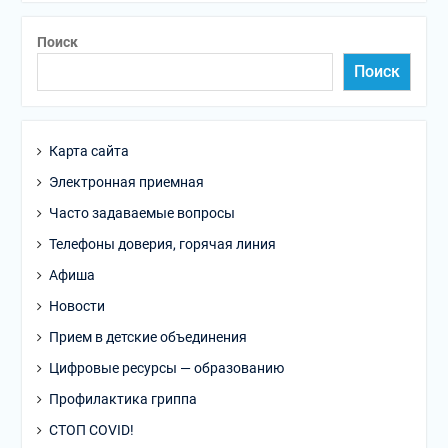
Поиск
Поиск
Карта сайта
Электронная приемная
Часто задаваемые вопросы
Телефоны доверия, горячая линия
Афиша
Новости
Прием в детские объединения
Цифровые ресурсы — образованию
Профилактика гриппа
СТОП COVID!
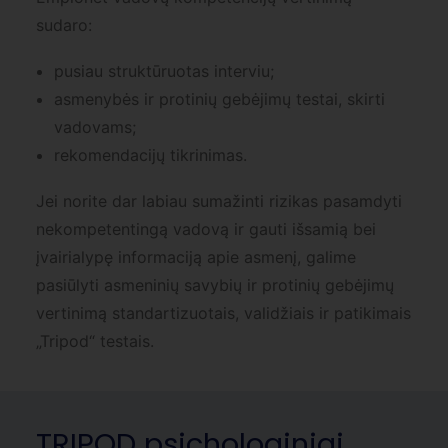
sudaro:
pusiau struktūruotas interviu;
asmenybės ir protinių gebėjimų testai, skirti
vadovams;
rekomendacijų tikrinimas.
Jei norite dar labiau sumažinti rizikas pasamdyti
nekompetentingą vadovą ir gauti išsamią bei
įvairialypę informaciją apie asmenį, galime
pasiūlyti asmeninių savybių ir protinių gebėjimų
vertinimą standartizuotais, validžiais ir patikimais
„Tripod“ testais.
TRIPOD psichologiniai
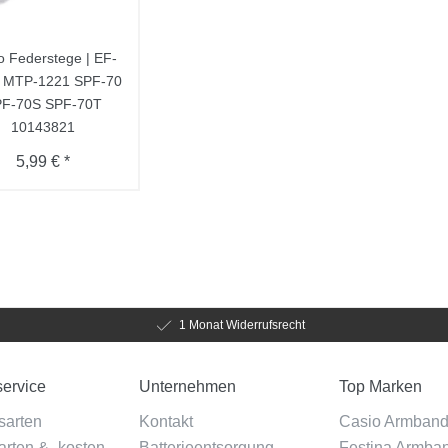
o Federstege | EF-
 MTP-1221 SPF-70
F-70S SPF-70T
10143821
5,99 € *
1 Monat Widerrufsrecht
ervice
Unternehmen
Top Marken
sarten
Kontakt
Casio Armban
rten & -kosten
Batterieentsorgung
Festina Armba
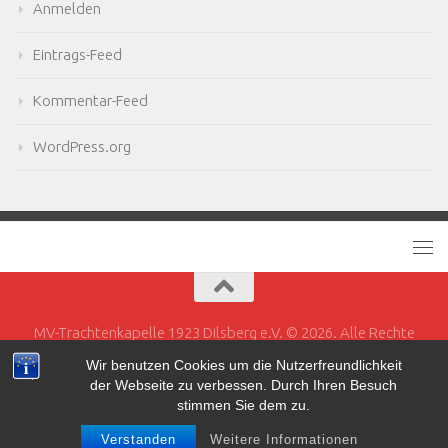
Anmelden
Eintrags-Feed
Kommentar-Feed
WordPress.org
MV-Trachtenkapelle 1923 Dilsberg e.V. © 2026. Alle Rechte
vorbehalten.
Wir benutzen Cookies um die Nutzerfreundlichkeit
der Webseite zu verbessen. Durch Ihren Besuch
Powered by
- Entworfen mit dem
Hueman-Theme
stimmen Sie dem zu.
Verstanden
Weitere Informationen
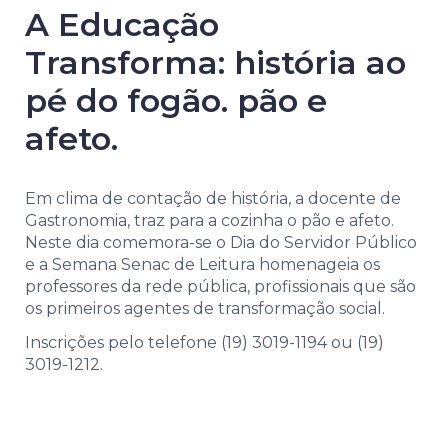
A Educação
Transforma: história ao
pé do fogão. pão e
afeto.
Em clima de contação de história, a docente de
Gastronomia, traz para a cozinha o pão e afeto.
Neste dia comemora-se o Dia do Servidor Público
e a Semana Senac de Leitura homenageia os
professores da rede pública, profissionais que são
os primeiros agentes de transformação social.
Inscrições pelo telefone (19) 3019-1194 ou (19)
3019-1212.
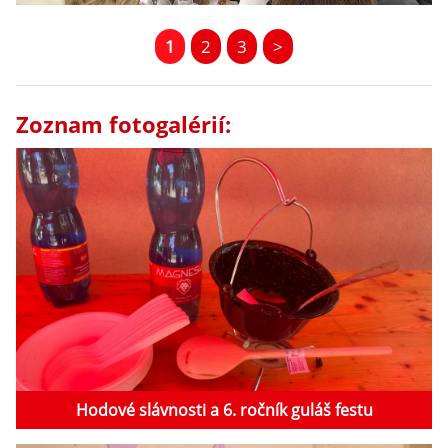
1
2
3
>
Zoznam fotogalérií:
Hodové slávnosti a 6. ročník guláš festu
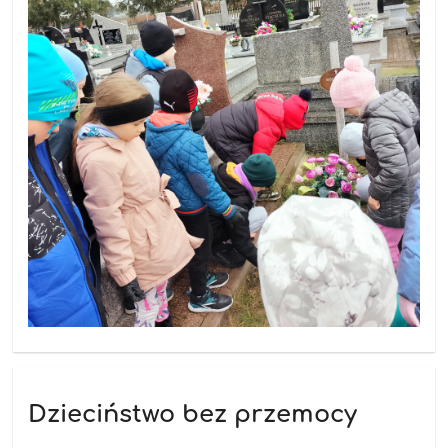
Dzieciństwo bez przemocy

_ _ _

→ Exercise description: Reproduce all the lines of the material above with each "Поиск" renamed to "Найти", changing nothing else. Leave the pictures out.

→ Completed task:
Найти
Найти
Карта сайта
Электронная приемная
Часто задаваемые вопросы
Телефоны доверия, горячая линия
Афиша
Новости
Прием в детские объединения
Цифровые ресурсы — образованию
Профилактика гриппа
СТОП COVID!
sudaro:
pusiau struktūruotas interviu;
asmenybės ir protinių gebėjimų testai, skirti
vadovams;
rekomendacijų tikrinimas.
Jei norite dar labiau sumažinti rizikas pasamdyti
nekompetentingą vadovą ir gauti išsamią bei
įvairialypę informaciją apie asmenį, galime
pasiūlyti asmeninių savybių ir protinių gebėjimų
vertinimą standartizuotais, validžiais ir patikimais
„Tripod“ testais.
TRIPOD psichologiniai
o Federstege | EF-
 MTP-1221 SPF-70
F-70S SPF-70T
10143821
5,99 € *
1 Monat Widerrufsrecht
ervice
Unternehmen
Top Marken
sarten
Kontakt
Casio Armban
rten & -kosten
Batterieentsorgung
Festina Armba
Anmelden
Eintrags-Feed
Kommentar-Feed
WordPress.org
MV-Trachtenkapelle 1923 Dilsberg e.V. © 2026. Alle Rechte
vorbehalten.
Wir benutzen Cookies um die Nutzerfreundlichkeit
der Webseite zu verbessen. Durch Ihren Besuch
Powered by
- Entworfen mit dem
Hueman-Theme
stimmen Sie dem zu.
Verstanden
Weitere Informationen
A Educação
Transforma: história ao
pé do fogão. pão e
afeto.
Em clima de contação de história, a docente de
Gastronomia, traz para a cozinha o pão e afeto.
Neste dia comemora-se o Dia do Servidor Público
e a Semana Senac de Leitura homenageia os
professores da rede pública, profissionais que são
os primeiros agentes de transformação social.
Inscrições pelo telefone (19) 3019-1194 ou (19)
3019-1212.
1
2
3
>
Zoznam fotogalérií:
Hodové slávnosti a 6. ročník guláš festu
Dzieciństwo bez przemocy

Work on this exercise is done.